The Premier’s Council on the Status of Persons with Disabilities

“Using this groove in the hand-rail as a directional device develops my confidence in wayfinding, even when I’m not accompanied by my dog.”

–Diane Bergeron, Accessible Design Expert. Diane Bergeron consulted extensively with Architect Ron Wickman when he was designing the space. Her input was invaluable.


AN ACCESSIBLE OFFICE SPACE

The architect’s essential task is to design paths and means of movement that are clearly organized and intuitively locatable. 

When I was asked to design the office space for the Premier’s Council on the Status of Persons with Disabilities in downtown Edmonton, this became my challenge. Details like the handrail had to be perfectly honed as a directional detail for staff and visitors entering the meeting rooms and offices of varying sizes, support spaces or accessible washroom, all designed to accommodate as many people as possible.

The four grooves cut into the circumference of the handrail, set at 900mm (3’-0”) above the floor along the entire privacy wall indicate the location of doorways to adjacent cubicles. The handrail detail is unique to this office space, making it necessary for users to know the purpose of the grooves as a directional device.

The above image is an interior view of the waiting area highlighted by the curving privacy wall.

As one enters the office space, the most immediate feature is the tremendous spaciousness. The waiting area is extensive, highlighted by a curving division wall. The wall undulates upwards from the most public to the most private spaces in the office. To the east, directly off the foyer, an accessible toilet room in a circular shape amplifies the spaciousness. Meeting rooms, offices, and cubicles are comfortably roomy; nonetheless, it is secondary to the spaciousness that surrounds them.

The elements of wayfinding design—that is how people orient themselves in a space—make the office space uniquely empowering for its users. One-and-a-half-meter-wide squares are cut into the existing carpet at points where the user would need to make a decision to change directions using squares made of Marmoleum, a greener, more sustainable variety of linoleum. The color and texture contrast serve as wayfinding cues and assist people with visual disabilities to make positive and purposeful choices in movement. For people who are blind, the squares allow them to move about without the use of a cane or a guide dog. The vocabulary provided by the color and texture of materials, by decorative elements of walls and ceilings and by light, sounds and smells, is almost infinite.

This image is a floor plan of the office space for the Premier’s Council on the Status of Persons with Disabilities, located on the eleventh floor of the HSBC Building in downtown Edmonton. The orange and yellow Marmoleum squares act as color and textural contrast indicators in directional wayfinding, indicating the need for the person to change direction.

The image beside shows Diane Bergeron and her guide dog standing outside a cubicle space utilizing another directional device carved into the wooden handrail. I was confident in the task, but my friend Diane Bergeron gave me great insight into the way persons with visual limitations orient themselves in space and move around it, including enhancing the maximization of echolocation.

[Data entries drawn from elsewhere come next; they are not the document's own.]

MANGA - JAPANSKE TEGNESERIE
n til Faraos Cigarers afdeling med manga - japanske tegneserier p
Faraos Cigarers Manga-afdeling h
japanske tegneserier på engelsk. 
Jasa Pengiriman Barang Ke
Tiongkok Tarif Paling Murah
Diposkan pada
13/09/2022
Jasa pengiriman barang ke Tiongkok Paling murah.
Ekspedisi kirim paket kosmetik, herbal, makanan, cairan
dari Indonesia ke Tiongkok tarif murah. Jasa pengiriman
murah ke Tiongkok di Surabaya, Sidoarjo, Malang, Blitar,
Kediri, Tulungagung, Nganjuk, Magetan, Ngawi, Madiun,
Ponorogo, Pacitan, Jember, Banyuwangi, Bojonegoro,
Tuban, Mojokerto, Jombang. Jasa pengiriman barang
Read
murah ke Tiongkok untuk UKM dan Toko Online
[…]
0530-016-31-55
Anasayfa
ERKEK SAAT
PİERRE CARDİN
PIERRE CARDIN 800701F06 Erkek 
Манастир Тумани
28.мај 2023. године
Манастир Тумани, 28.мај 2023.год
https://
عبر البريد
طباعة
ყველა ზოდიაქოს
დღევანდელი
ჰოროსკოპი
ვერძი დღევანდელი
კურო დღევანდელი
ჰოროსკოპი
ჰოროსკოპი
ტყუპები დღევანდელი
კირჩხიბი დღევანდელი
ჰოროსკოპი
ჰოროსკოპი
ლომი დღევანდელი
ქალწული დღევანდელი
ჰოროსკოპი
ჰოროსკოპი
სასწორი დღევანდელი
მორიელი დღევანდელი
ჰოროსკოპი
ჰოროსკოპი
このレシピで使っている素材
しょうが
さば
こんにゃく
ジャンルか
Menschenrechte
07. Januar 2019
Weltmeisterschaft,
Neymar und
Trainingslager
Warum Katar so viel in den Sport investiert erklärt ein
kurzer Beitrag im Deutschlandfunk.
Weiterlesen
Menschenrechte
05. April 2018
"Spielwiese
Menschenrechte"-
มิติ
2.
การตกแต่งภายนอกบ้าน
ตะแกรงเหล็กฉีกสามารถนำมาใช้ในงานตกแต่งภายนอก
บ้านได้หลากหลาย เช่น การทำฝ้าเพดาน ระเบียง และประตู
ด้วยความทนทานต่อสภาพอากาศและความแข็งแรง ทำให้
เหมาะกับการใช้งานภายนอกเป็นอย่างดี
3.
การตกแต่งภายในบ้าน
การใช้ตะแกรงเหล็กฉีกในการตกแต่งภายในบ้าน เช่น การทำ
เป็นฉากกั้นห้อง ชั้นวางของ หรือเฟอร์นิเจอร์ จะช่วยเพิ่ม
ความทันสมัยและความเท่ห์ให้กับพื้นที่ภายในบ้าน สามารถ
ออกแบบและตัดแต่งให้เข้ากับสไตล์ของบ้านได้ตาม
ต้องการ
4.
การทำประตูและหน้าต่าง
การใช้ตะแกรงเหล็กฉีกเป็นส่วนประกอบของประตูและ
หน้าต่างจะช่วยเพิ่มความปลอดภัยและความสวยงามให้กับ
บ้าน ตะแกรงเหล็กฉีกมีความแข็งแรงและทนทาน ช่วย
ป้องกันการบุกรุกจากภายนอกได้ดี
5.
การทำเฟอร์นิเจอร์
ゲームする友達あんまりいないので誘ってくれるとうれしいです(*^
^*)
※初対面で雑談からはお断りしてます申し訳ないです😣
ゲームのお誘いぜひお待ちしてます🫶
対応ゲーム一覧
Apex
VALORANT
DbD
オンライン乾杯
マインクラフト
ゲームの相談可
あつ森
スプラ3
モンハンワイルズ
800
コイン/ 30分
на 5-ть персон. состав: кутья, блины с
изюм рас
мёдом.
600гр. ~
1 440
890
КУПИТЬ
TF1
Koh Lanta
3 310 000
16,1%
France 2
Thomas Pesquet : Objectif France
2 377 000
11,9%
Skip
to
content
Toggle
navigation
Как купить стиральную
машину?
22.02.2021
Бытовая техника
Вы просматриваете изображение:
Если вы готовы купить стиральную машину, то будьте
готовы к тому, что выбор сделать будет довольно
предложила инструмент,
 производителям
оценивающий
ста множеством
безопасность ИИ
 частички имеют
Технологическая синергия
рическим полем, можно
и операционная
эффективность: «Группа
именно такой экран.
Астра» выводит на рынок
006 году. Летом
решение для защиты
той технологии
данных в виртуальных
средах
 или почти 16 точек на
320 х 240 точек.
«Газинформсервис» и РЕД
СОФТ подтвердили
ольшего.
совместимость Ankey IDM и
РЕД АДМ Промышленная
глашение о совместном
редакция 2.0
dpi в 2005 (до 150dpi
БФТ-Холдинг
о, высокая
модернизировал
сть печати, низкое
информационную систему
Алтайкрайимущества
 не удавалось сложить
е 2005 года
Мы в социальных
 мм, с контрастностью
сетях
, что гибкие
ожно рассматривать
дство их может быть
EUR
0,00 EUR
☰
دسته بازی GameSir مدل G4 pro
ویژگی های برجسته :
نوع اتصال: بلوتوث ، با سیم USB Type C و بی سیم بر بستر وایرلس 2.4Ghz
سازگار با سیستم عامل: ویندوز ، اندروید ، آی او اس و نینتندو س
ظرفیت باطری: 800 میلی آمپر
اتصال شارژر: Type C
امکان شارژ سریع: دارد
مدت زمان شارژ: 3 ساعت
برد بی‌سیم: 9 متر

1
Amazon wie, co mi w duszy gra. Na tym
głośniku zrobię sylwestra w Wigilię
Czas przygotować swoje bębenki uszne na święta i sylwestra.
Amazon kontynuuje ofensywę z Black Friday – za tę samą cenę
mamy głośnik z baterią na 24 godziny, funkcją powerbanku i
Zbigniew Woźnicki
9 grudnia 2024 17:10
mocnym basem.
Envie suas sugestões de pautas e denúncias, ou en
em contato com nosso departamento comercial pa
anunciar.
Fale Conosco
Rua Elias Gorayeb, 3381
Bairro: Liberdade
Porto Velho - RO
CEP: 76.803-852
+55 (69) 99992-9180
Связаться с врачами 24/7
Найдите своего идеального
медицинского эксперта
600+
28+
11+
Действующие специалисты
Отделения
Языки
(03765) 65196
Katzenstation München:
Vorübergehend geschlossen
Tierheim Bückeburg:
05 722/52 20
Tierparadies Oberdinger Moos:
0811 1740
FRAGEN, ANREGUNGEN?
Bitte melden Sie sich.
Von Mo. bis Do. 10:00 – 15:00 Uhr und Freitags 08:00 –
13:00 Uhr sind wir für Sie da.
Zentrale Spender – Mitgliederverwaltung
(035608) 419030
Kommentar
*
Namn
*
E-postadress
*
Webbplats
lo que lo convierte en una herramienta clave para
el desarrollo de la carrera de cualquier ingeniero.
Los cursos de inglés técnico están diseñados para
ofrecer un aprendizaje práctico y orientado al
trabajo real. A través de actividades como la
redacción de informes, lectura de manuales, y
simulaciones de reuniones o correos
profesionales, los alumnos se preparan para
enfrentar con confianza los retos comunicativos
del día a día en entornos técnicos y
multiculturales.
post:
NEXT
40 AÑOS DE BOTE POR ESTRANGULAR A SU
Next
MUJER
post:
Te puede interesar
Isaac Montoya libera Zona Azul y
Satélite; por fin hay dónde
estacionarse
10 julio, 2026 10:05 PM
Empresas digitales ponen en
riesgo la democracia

Thanks to her intelligent questions, the office space, designed to accommodate
staff members like her who are blind or use wheelchairs, functions well. 

In the world of design, many architects focus an inordinate amount of energy on the visual beauty of a detail. Completed with great effect it may indeed be very beautiful but its functionality matters not at all to the designer, his peers and the general public. An accessible design detail, however, must not only have beauty, it must also work functionally for all users. When an accessible design detail is completely wrong, it will indeed not only look dumb to everyone, it can also confuse users for whom it was intended.

An astute observer and a practical woman, Diane Bergeron was a tremendous asset to me while I worked on this project. She gave me great
insight into the way persons with visual limitations orient themselves in space and move around in it. She also often offered practical solutions to enhance echolocation as this capability is known. During design meetings, I had to be very detailed in my verbal descriptions about the office layout to convey my intentions, a practice which greatly benefitted everyone’s understanding of my design process and solutions.

The mandate given me was to design the new Premier’s Council space as the best example of good design possible, not simply focusing on good accessible design. This moves the focus away from just designing to accommodate persons with disabilities toward designing to accommodate everyone. Through the strategic placement of the functions, activities and elements that make up a building, and through the manipulation of space, light, color, texture and materials, architecture helps allow all users to make positive and purposeful choices for independent movement. It’s a given. Accessible Design then, is not just considering the individual pieces that make up the whole, but rather it is recognizing that the collection of pieces are all deeply interdependent.

The accessible toilet room that I designed is a focal feature in the overall design of the office space. Glass blocks allow for natural light to enter the washroom. The door’s kickplate is organically shaped, utilizing the same Marmoleum that is used in the flooring contrast pieces. Color contrast is also used inside the toilet room where the floor meets the wall. This allows people with low vision to identify the boundaries of the space. Ultimately, this space is a positive blend of function and beauty. What makes the space so beautiful is its functionality.


Architecture helps allow all users to make positive and purposeful choices for independent movement.